Work instructions
Exactly as they appear below, repeat the lines from the one with "الشروط الواجب توفرها في خطيب الجمعة" through the one with "Pensiunea Flale **". Drop every picture.
= Beginning of Section =
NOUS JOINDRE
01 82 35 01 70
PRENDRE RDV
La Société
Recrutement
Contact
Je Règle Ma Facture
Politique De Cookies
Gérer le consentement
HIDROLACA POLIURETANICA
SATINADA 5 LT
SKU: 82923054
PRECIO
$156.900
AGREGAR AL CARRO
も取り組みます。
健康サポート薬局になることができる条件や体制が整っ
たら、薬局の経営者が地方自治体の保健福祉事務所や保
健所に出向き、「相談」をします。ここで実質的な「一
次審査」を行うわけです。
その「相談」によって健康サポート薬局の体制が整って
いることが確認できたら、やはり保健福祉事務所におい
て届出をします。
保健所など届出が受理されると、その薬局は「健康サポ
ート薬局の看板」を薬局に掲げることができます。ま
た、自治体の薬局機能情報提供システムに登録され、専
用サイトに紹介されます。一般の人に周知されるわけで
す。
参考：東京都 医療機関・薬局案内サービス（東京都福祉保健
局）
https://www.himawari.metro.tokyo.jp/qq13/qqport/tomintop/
= End of Section =
= Beginning of Section =
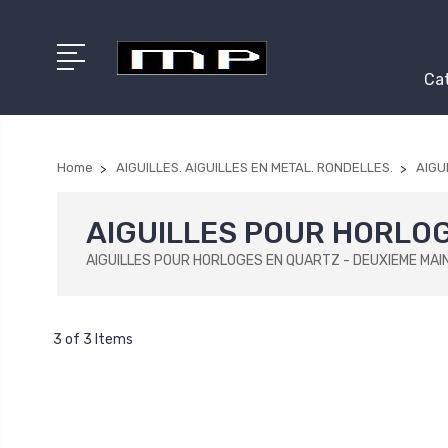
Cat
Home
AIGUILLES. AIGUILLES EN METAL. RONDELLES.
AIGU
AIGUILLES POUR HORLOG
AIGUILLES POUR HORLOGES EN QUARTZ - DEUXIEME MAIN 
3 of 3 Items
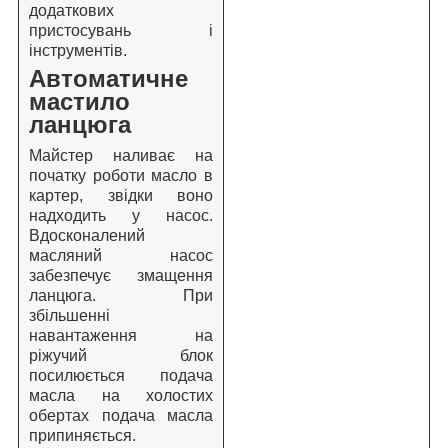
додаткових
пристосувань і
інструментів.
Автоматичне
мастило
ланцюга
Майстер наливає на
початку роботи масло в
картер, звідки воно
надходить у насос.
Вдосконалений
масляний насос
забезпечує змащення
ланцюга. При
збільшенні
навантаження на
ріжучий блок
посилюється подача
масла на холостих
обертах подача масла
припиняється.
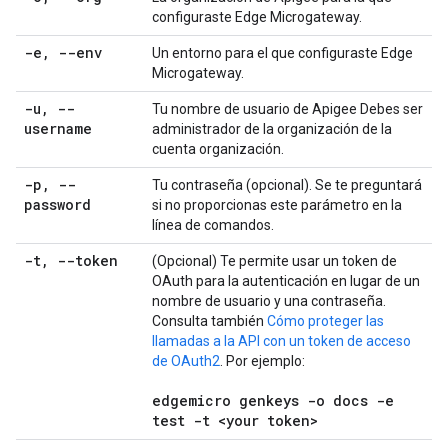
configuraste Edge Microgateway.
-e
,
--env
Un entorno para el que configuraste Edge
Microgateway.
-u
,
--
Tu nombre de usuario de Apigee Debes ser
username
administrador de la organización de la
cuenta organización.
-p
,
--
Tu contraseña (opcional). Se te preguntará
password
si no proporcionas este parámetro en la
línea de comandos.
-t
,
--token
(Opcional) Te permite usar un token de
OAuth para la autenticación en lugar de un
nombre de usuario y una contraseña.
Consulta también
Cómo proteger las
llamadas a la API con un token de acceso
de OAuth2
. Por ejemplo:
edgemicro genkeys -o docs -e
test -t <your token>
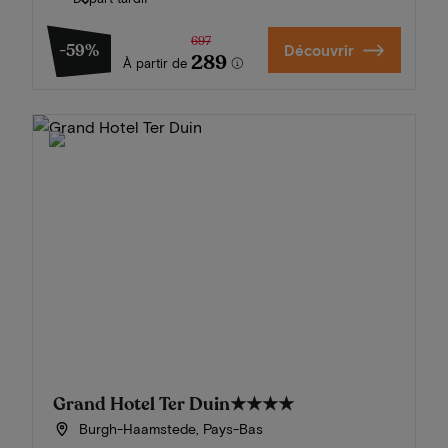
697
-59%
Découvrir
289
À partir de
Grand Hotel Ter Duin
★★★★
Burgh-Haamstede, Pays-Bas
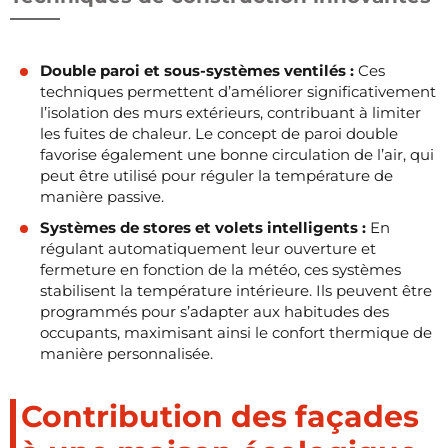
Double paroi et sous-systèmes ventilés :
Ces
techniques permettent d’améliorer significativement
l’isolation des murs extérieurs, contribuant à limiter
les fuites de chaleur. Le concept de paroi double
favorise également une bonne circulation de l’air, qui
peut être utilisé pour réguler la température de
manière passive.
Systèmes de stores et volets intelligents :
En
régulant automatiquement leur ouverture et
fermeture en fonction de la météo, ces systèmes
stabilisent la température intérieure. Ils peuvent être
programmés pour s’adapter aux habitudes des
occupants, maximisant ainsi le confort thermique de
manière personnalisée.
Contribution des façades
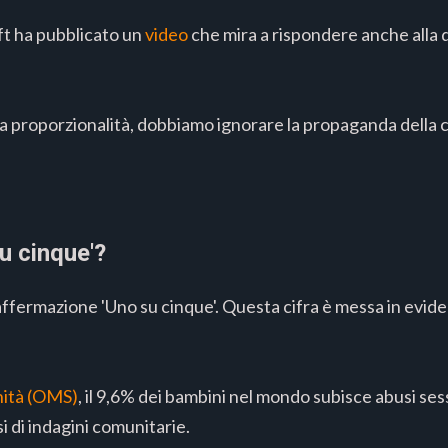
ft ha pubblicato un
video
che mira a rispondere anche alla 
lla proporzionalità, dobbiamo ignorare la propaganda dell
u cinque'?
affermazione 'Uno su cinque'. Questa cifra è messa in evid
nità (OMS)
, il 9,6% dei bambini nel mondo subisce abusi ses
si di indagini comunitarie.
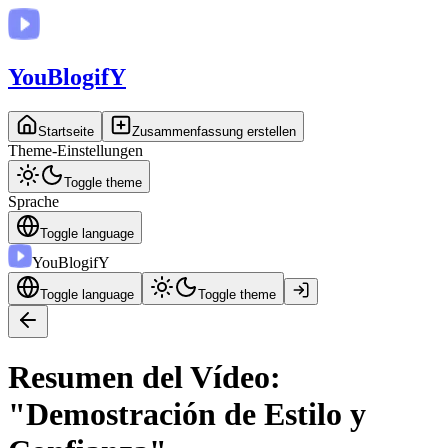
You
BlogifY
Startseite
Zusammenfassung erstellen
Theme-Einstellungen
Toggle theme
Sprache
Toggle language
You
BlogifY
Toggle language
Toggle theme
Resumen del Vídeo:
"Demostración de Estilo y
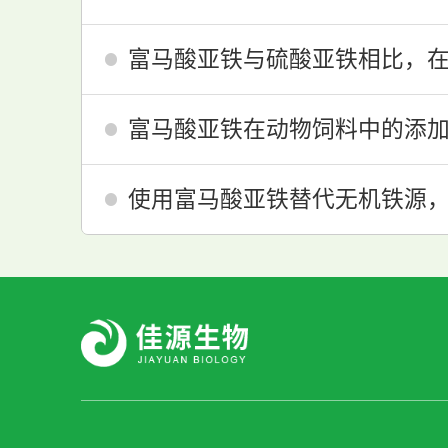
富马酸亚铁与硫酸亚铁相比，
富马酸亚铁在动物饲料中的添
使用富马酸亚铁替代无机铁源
= End of Section =
= Beginning of Section =
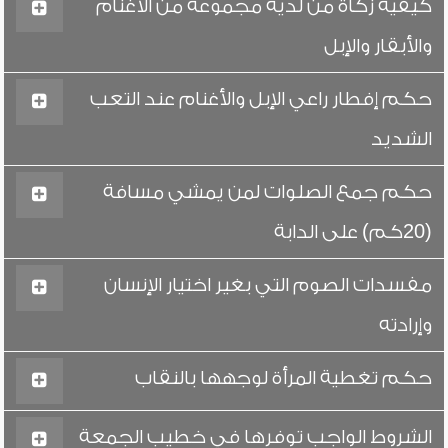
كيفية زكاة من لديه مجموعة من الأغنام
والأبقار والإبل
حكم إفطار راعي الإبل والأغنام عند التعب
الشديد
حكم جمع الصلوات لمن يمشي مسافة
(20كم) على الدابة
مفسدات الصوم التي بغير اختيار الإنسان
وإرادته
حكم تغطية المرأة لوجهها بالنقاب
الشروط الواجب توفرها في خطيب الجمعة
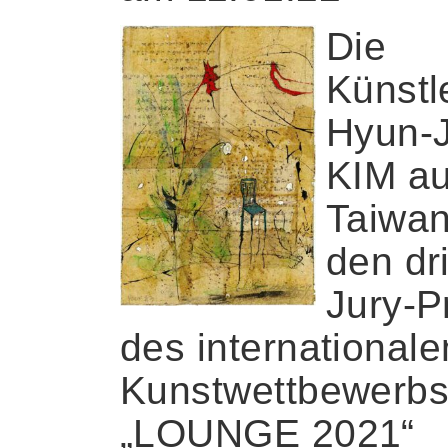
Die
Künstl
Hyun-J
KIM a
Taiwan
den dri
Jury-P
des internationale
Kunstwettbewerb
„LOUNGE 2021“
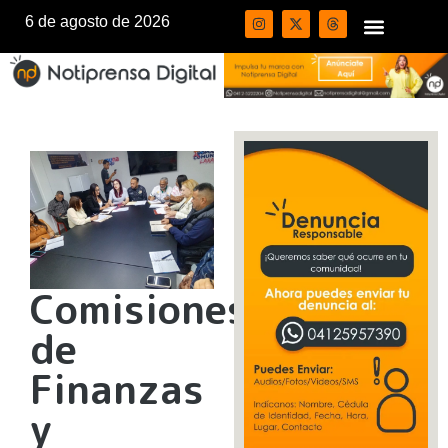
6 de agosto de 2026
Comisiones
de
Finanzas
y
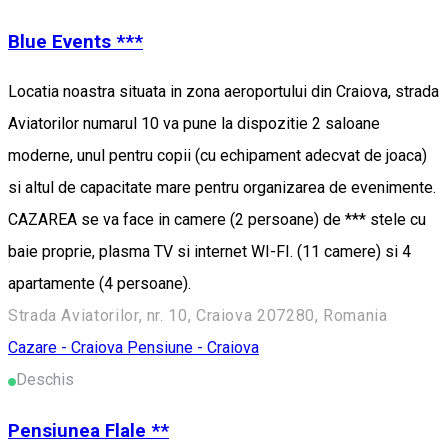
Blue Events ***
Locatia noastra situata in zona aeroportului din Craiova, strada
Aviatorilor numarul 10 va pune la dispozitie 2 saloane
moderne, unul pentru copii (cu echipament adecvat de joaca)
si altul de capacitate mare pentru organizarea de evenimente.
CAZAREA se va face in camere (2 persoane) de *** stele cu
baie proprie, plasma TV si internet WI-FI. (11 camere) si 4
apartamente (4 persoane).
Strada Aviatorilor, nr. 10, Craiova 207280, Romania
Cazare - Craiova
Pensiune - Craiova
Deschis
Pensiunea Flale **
= End of Section =
Solution for this exercise
الشروط الواجب توفرها في خطيب الجمعة
Die
Künstl
Hyun-J
KIM a
Taiwan
den dri
Jury-P
des internationale
Kunstwettbewerb
„LOUNGE 2021“
6 de agosto de 2026
Comisiones
de
Finanzas
y
Blue Events ***
Locatia noastra situata in zona aeroportului din Craiova, strada
Aviatorilor numarul 10 va pune la dispozitie 2 saloane
moderne, unul pentru copii (cu echipament adecvat de joaca)
si altul de capacitate mare pentru organizarea de evenimente.
CAZAREA se va face in camere (2 persoane) de *** stele cu
baie proprie, plasma TV si internet WI-FI. (11 camere) si 4
apartamente (4 persoane).
Strada Aviatorilor, nr. 10, Craiova 207280, Romania
Cazare - Craiova
Pensiune - Craiova
Deschis
Pensiunea Flale **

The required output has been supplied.